[Linux-cluster] Re: Why GFS is so slow? What it is waiting for?

Martin Fuerstenau martin.fuerstenau at oce.com
Fri May 9 12:39:40 UTC 2008


Hi,

unfortunaley not. According to my informaiotns (which are mainly from
this list and from the wiki) for each node of the cluster this structure
(journal) is established on the filesystem. If you read the manpage for
gfs_fsck you see, that it must be unmounted from all nodes.

If you have the problem I had you should plan a maintenance window
asap. 

My problem started as mentioned with a slow gfs from the beginning and
lead to clustercrashs after 7 months. All my problems were fixed by the
check. Perhaps is the same with your system.

Yours - Martin

On Fri, 2008-05-09 at 04:51 -0700, Ja S wrote:
> Hi Martin:
> 
> Thanks for your reply indeed.
> 
> --- Martin Fuerstenau <martin.fuerstenau at oce.com>
> wrote:
> 
> > Hi,
> > 
> > I had (nearly) the same problem. A slow gfs. From
> > the beginning. Two
> > weeks ago the cluster crashed every time the load
> > became heavier.

::::::::

Objective A » In the mailing-list thread on slow GFS, how long after the slow start did the writer's problem lead to cluster crashes?
Objective B » Carry on the mailing-list thread about slow GFS from its last line.
The records have no part in any of this.

Layout annotation records
::::::::

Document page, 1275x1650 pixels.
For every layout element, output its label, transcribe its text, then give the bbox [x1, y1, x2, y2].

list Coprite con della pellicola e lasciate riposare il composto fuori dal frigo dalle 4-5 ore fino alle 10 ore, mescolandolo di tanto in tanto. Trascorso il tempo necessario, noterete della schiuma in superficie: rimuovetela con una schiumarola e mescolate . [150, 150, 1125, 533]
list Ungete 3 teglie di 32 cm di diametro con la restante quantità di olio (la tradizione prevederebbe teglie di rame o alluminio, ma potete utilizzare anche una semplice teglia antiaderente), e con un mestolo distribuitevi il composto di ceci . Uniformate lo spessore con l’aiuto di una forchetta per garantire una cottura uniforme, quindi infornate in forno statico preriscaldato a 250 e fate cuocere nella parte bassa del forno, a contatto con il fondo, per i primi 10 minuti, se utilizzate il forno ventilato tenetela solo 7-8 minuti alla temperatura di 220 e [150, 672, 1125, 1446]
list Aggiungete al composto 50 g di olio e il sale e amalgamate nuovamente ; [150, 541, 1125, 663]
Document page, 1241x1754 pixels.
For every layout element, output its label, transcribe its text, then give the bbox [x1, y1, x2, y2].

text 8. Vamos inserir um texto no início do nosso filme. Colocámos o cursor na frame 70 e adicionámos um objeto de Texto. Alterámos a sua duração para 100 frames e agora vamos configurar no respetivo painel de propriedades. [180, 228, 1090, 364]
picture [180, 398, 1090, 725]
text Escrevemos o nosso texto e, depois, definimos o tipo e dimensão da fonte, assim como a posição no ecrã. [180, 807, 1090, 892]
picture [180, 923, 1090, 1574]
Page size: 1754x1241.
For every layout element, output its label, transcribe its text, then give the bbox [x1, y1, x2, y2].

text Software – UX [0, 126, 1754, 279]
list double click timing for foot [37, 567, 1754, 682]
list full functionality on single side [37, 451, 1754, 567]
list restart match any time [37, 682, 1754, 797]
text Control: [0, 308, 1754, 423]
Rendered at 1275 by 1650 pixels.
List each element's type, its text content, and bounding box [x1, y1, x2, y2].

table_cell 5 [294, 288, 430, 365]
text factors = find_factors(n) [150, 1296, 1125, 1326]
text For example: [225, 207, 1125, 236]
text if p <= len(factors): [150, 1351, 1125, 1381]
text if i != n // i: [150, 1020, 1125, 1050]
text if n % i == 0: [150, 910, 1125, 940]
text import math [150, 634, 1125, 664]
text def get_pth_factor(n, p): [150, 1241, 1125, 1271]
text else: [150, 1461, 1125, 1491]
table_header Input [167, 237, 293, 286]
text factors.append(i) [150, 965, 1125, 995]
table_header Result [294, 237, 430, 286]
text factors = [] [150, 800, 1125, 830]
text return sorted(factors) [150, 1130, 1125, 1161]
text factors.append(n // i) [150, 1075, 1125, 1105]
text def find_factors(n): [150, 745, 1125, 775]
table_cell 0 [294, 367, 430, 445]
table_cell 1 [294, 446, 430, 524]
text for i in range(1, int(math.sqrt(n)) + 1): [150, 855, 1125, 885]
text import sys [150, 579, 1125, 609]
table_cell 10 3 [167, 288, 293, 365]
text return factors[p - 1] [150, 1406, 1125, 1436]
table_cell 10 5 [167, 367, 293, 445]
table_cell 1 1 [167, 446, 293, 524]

::::::::

Task output A » Seven months.

Task output B »
> > 
> > What was the reason? A rotten gfs. The gfs uses
> > leafnodes for data an
> > leafnodes for metadata whithin the filesystem. And
> > the problem was in
> > the metadata leafnodes.
> > 
> > Have you checked the Filesystem? Unmount it from all
> > nodes and use
> > gfs_fsck on the filesystem. 
> 
> No, not yet. I am afraid I cannot umount the file
> sytem then do the gfs_fsck since the server downtime
> is totally forbidden. 
> 
> Is there any other way to reclaim the unused or lost
> blocks ( I guess  leafnodes you mentioned meant to be
> the disk block, correct me if I am wrong.)? 
> 
> Should "gfs_tool settune /mnt/points inoded_secs 10"
> work for a heavy loaded node with freqent create and
> delete file operations?
> 
> 
> >In my case it reported
> > (and repaired) tons
> > of unused leafnoedes and some other errors. First
> > time I started it
> > without the -y (for yes). Well, after one hour ot
> > typing y I killed it
> > and started it with -y. The work was done whithin an
> > hour for 1TB. Now
> > the filesystem is clean and it was like a
> > turboloader and Nitrogen
> > injection for a car. Fast as it was never before. 
> 
> Great. Sounds fantastic. However, if the low
> performance is caused by the "rotten" gfs, will your
> now cleaned file system be possibly messed up again
> after a certain period? Do you have a smart way to
> monitor the status of your file system in order to
> make a regular downtime schedule and "force" your
> manager to prove it, :-) ? If you do, I am eager to
> know.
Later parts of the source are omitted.